Accept that it can happen to you. There’s a sense in certain areas of the country that certain incidents can’t occur—and that’s just not true. While mass casualty incidents tend to happen in larger cities, that doesn’t mean rural communities and hospitals are immune to them. Think of the Planned Parenthood clinic in Colorado Springs that was attacked by a lone gunman in November 2015, or the December 2013 school shooting in Newtown, Connecticut, that killed 26 people, including 20 children. Violence knows no boundaries, and hospitals must be ready, no matter where they are.
You won’t have warning. You may train with your local police and fire department, monitor the emergency frequencies, and have the best communication plans and equipment money can buy. Still, your worst nightmare will occur in the middle of the night, on a holiday, while most of your staff are home sleeping. You must be ready for the unthinkable, and have a plan in place to mobilize the needed people and resources at a moment’s notice.
“With a lot of events, the only warning you get is a victim being brought in the door,” wrote John Hick, MD, an emergency medicine specialist at Hennepin County Medical Center in Minneapolis, in a column in H&HN. “Plan on making do with what you have in-house for the first 30 minutes or so, and make sure that your callbacks are to the people you’re going to need in the early aftermath—the trauma surgeons, emergency medicine, and others.”
Adopt a team culture and drill together. In a crisis, the entire hospital will need to come together, and that includes janitors, security guards, doctors, and interns. If your emergency plan doesn’t include all people, along all departments, then your preparations are seriously flawed. If the staff who are likely going to be present during an emergency aren’t trained in triage, first aid, or the basic aspects of the hospital’s emergency plan, how will they be of use when the walls are falling down around you?
Ensure you have enough resources. Now is the time to figure what you need to have in stock, what is expired, and how you will become restocked in the event of a crisis. How will vendors get to you when the community is in crisis mode and roads are closed? Do you have a mutual aid agreement with other hospitals in town who can help restock you? If you do, what’s your backup plan if those hospitals are busy responding to the same crisis?

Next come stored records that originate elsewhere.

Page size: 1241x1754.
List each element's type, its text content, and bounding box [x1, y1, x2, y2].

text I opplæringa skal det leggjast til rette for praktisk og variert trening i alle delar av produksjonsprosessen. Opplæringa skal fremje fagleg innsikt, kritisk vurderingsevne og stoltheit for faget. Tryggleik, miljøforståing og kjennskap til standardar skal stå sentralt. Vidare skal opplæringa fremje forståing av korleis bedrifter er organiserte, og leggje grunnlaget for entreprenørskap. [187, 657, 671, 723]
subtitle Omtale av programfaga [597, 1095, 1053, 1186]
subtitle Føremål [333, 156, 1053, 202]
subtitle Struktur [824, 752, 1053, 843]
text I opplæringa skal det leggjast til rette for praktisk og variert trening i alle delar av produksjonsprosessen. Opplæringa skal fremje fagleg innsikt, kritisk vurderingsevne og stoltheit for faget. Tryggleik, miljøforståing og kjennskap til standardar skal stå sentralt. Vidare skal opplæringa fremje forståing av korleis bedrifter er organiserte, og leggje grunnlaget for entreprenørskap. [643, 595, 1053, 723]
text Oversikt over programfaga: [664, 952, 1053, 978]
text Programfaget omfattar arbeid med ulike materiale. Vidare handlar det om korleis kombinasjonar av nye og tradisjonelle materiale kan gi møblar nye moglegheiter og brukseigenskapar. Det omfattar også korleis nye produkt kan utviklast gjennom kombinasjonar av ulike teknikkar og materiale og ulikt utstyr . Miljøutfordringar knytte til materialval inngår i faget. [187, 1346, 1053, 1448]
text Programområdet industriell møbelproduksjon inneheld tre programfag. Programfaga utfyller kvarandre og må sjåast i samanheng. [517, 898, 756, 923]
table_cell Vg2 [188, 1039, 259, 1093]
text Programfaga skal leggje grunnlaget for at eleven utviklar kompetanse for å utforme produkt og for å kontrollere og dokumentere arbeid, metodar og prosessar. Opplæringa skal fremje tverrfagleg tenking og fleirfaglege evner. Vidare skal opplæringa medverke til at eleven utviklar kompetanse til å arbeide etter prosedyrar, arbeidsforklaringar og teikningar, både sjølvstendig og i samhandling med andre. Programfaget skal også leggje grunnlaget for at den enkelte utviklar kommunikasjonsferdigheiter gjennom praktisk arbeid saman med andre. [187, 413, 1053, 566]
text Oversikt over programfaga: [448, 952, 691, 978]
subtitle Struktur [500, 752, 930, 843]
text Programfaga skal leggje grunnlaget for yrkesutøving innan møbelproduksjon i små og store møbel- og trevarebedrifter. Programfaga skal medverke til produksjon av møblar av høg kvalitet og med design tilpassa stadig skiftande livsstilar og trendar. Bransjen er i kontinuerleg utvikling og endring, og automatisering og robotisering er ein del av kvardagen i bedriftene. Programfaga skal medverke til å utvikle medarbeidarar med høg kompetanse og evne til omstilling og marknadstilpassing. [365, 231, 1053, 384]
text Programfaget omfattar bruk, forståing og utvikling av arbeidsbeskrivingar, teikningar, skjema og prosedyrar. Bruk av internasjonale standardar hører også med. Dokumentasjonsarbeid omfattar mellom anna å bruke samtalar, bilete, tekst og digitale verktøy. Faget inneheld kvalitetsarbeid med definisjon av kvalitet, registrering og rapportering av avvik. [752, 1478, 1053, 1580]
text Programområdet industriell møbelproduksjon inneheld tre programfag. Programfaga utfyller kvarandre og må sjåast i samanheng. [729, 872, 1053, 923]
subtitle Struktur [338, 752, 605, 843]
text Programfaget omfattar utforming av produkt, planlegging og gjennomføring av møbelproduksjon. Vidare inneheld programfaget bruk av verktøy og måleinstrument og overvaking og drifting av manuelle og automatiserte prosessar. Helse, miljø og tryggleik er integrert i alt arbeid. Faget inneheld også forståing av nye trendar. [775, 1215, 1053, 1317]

Take care of your staff. This is a crucial and often overlooked part of any emergency plan. How will you help your staff, both physically and mentally, in a crisis situation? They may be called on to help out in the most stressful situation they’ve ever encountered, performing triage and making life-and-death decisions. Are you ready with counselors who can help them debrief after the worst has passed? Orlando Health set up counseling sessions for its team members just four hours after the Pulse shooting. In Boston, Biddinger said his facility relies on “micro zoning,” which is the practice of placing a doctor and a nurse in a single ED room to wait for a patient, rather than in a hallway or other open area, so they can focus solely on the patient in front of them instead of the chaos unfolding around them. And in Dallas, Parkland Hospital set up various therapy resources for employees, ranging from casual peer gatherings to formal counseling, to help staff deal with the officer shootings on their own terms.